Use a different dotenv file

By default, PHP dotenv will look for a dotenv file named .env in the directory passed to createImmutable(). However, you may prefer to name the file differently, for whatever reason. To use a different name or supply a range of potential file names, supply them as the second parameter to createImmutable(), as in the example below.

// Use a different file name
$dotenv = Dotenv\Dotenv::createImmutable(__DIR__ . '/', '.dotenv');

// Supply a range of file names to use
$dotenv = Dotenv\Dotenv::createImmutable(__DIR__ . '/', ['.dotenv', '.dot_env']);

Ensure that environment variables are defined

Another helpful thing you can do is require one or more environment variables to be set. I find this to be a good way to provide a documented list of all the environment variables which an application needs. To do this, use the required() method, as in the following example.

require __DIR__ . '/vendor/autoload.php';

$dotenv = Dotenv\Dotenv::createImmutable(__DIR__ . '/');
$dotenv->load();
$dotenv->required([
    'API_KEY',
]);

...

Now, if API_KEY is not set in the dotenv file, PHP dotenv will throw an exception. You can take this further by also requiring the variable to not be empty, as in the example below.

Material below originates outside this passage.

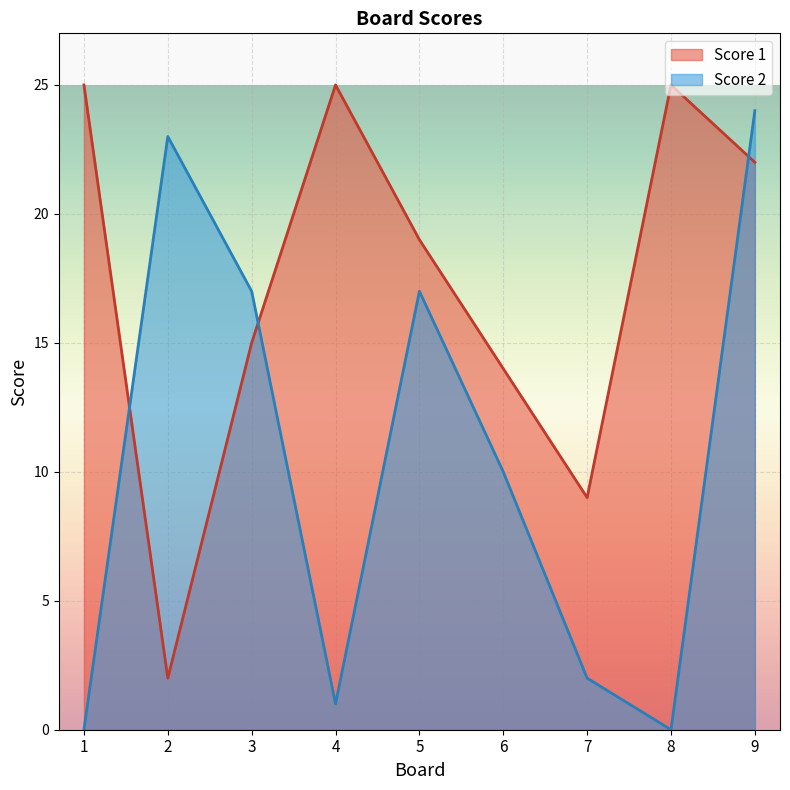

What is the average value of the Score 2 series?

10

require __DIR__ . '/vendor/autoload.php';

$dotenv = Dotenv\Dotenv::createImmutable(__DIR__ . '/');
$dotenv->load();
$dotenv->required([
    'API_KEY',
])->notEmpty();

...

That’s how to set environment variables in PHP with PHP dotenv

I hope that this short tutorial’s shown you both why it’s a good idea to keep secure credentials out of code, and how to do it, using PHP dotenv. If you’d like to learn several other ways of working with environment variables in PHP, check out this tutorial that I wrote.

Otherwise, have a play with PHP dotenv and the other functionality it has to offer. If you already use it, what’s your experience been with it?